◆ **Exercise**
Transcribe the data below exactly, but only from the line containing "fruit: present [208,247,242,304]" through its final line, both included.

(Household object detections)
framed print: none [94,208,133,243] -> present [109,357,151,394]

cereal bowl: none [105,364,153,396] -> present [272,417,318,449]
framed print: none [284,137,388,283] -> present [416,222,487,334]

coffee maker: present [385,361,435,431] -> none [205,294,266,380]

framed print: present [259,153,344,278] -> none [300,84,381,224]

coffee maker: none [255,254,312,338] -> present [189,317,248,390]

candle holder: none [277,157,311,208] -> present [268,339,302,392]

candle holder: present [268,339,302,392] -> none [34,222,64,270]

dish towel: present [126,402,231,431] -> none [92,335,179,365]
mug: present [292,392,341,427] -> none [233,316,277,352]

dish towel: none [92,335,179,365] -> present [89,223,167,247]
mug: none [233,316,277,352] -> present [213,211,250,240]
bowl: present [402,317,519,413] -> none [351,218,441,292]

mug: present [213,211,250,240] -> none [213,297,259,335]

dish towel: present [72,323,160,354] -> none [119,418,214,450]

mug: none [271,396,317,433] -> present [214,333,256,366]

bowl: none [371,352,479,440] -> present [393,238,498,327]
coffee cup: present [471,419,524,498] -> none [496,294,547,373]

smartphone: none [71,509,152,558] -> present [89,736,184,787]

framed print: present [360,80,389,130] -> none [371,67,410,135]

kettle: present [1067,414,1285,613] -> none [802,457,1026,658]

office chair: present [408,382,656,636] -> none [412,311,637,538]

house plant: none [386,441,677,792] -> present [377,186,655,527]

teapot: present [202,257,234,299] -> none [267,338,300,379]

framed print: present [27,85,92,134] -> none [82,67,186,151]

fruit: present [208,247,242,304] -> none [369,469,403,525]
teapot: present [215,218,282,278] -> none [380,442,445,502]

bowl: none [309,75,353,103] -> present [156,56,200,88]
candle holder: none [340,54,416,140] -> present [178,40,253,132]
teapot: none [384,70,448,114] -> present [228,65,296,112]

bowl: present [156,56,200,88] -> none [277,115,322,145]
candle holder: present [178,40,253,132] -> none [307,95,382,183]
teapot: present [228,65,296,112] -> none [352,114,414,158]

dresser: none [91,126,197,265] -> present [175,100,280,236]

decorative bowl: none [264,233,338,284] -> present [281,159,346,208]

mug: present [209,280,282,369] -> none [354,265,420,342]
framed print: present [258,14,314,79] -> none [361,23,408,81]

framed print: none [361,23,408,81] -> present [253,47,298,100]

◆ **Result of the task**
fruit: present [208,247,242,304] -> none [369,469,403,525]
teapot: present [215,218,282,278] -> none [380,442,445,502]

bowl: none [309,75,353,103] -> present [156,56,200,88]
candle holder: none [340,54,416,140] -> present [178,40,253,132]
teapot: none [384,70,448,114] -> present [228,65,296,112]

bowl: present [156,56,200,88] -> none [277,115,322,145]
candle holder: present [178,40,253,132] -> none [307,95,382,183]
teapot: present [228,65,296,112] -> none [352,114,414,158]

dresser: none [91,126,197,265] -> present [175,100,280,236]

decorative bowl: none [264,233,338,284] -> present [281,159,346,208]

mug: present [209,280,282,369] -> none [354,265,420,342]
framed print: present [258,14,314,79] -> none [361,23,408,81]

framed print: none [361,23,408,81] -> present [253,47,298,100]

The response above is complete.